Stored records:
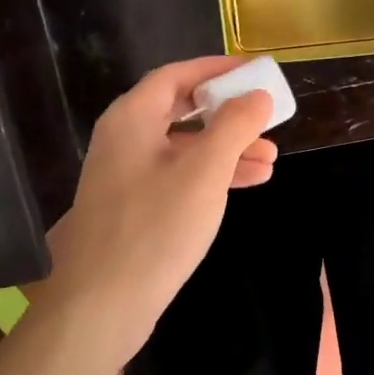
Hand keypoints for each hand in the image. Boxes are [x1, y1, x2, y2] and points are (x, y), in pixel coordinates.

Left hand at [38, 57, 278, 348]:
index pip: (177, 75)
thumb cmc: (155, 227)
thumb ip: (233, 127)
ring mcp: (126, 175)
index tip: (253, 71)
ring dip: (226, 149)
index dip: (216, 70)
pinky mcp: (134, 207)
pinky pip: (178, 176)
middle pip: (182, 111)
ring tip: (271, 160)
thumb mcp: (204, 172)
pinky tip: (248, 183)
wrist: (102, 304)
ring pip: (184, 148)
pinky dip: (211, 175)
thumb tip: (257, 96)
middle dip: (228, 115)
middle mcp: (124, 139)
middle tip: (267, 119)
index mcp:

Try it
Each line above that contains the word "hand" should be returned.

Completed task
Hand keypoints for each hand in the image. Boxes are [x1, y1, x2, y2] and points are (x, y), in pixel coordinates.
Left hand at [38, 57, 278, 348]:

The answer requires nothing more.